[Task inputs]

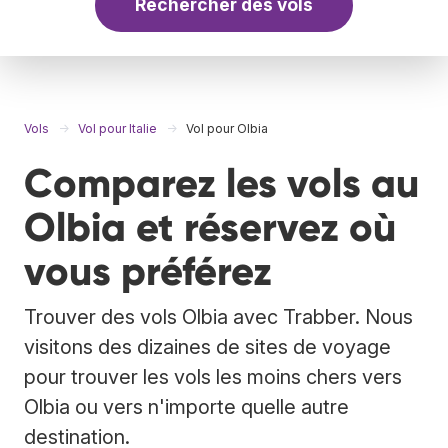
Rechercher des vols
Vols
Vol pour Italie
Vol pour Olbia
Comparez les vols au
Olbia et réservez où
vous préférez
Trouver des vols Olbia avec Trabber. Nous
visitons des dizaines de sites de voyage
pour trouver les vols les moins chers vers
Olbia ou vers n'importe quelle autre
destination.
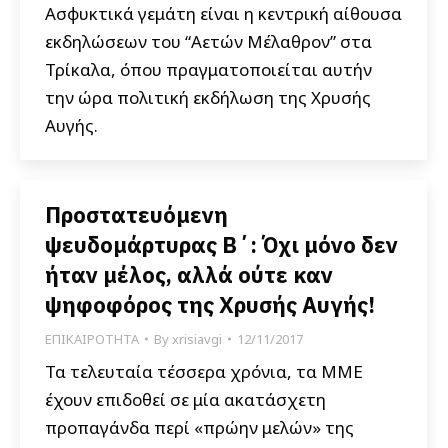
Ασφυκτικά γεμάτη είναι η κεντρική αίθουσα
εκδηλώσεων του “Αετών Μέλαθρον” στα
Τρίκαλα, όπου πραγματοποιείται αυτήν
την ώρα πολιτική εκδήλωση της Χρυσής
Αυγής.
Προστατευόμενη
ψευδομάρτυρας Β΄: Όχι μόνο δεν
ήταν μέλος, αλλά ούτε καν
ψηφοφόρος της Χρυσής Αυγής!
ΕΠΙΚΑΙΡΟΤΗΤΑ
By
xrisiavgi
12/11/2017
Τα τελευταία τέσσερα χρόνια, τα ΜΜΕ
έχουν επιδοθεί σε μία ακατάσχετη
προπαγάνδα περί «πρώην μελών» της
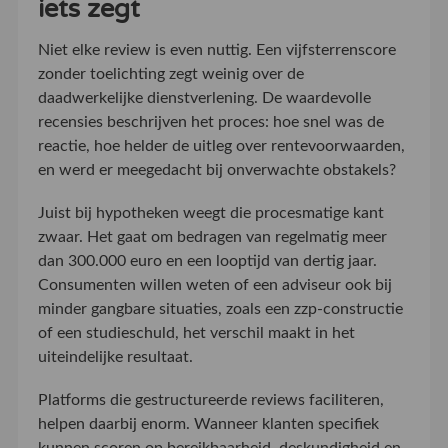
iets zegt
Niet elke review is even nuttig. Een vijfsterrenscore
zonder toelichting zegt weinig over de
daadwerkelijke dienstverlening. De waardevolle
recensies beschrijven het proces: hoe snel was de
reactie, hoe helder de uitleg over rentevoorwaarden,
en werd er meegedacht bij onverwachte obstakels?
Juist bij hypotheken weegt die procesmatige kant
zwaar. Het gaat om bedragen van regelmatig meer
dan 300.000 euro en een looptijd van dertig jaar.
Consumenten willen weten of een adviseur ook bij
minder gangbare situaties, zoals een zzp-constructie
of een studieschuld, het verschil maakt in het
uiteindelijke resultaat.
Platforms die gestructureerde reviews faciliteren,
helpen daarbij enorm. Wanneer klanten specifiek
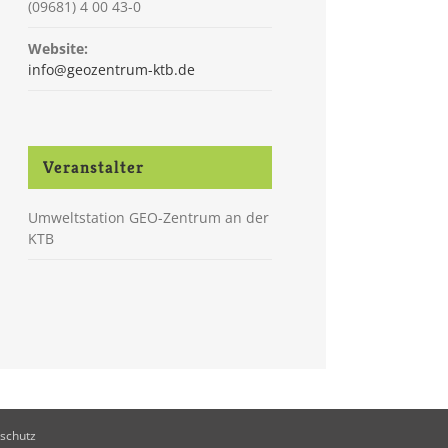
(09681) 4 00 43-0
Website:
info@geozentrum-ktb.de
Veranstalter
Umweltstation GEO-Zentrum an der
KTB
schutz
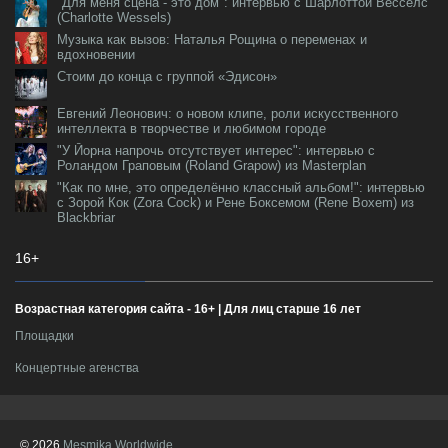
"Для меня сцена - это дом": интервью с Шарлоттой Весселс
(Charlotte Wessels)
Музыка как вызов: Наталья Рощина о переменах и
вдохновении
Стоим до конца с группой «Эдисон»
Евгений Леонович: о новом клипе, роли искусственного
интеллекта в творчестве и любимом городе
"У Йорна напрочь отсутствует интерес": интервью с
Роландом Граповым (Roland Grapow) из Masterplan
"Как по мне, это определённо классный альбом!": интервью
с Зорой Кок (Zora Cock) и Рене Боксемом (Rene Boxem) из
Blackbriar
16+
Возрастная категория сайта - 16+ | Для лиц старше 16 лет
Площадки
Концертные агенства
© 2026
Mesmika Worldwide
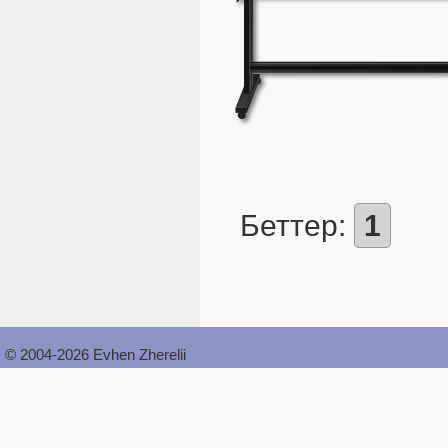
Беттер:
1
© 2004-2026 Evhen Zherelii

[/Task inputs]

» **Work instructions**
This task calls for restating, word for word, each line from the line holding "по мне, это" through the end of the material, pictures left out.

» **Answer to this task**
"Как по мне, это определённо классный альбом!": интервью
с Зорой Кок (Zora Cock) и Рене Боксемом (Rene Boxem) из
Blackbriar
16+
Возрастная категория сайта - 16+ | Для лиц старше 16 лет
Площадки
Концертные агенства
© 2026
Mesmika Worldwide
Беттер:
1
© 2004-2026 Evhen Zherelii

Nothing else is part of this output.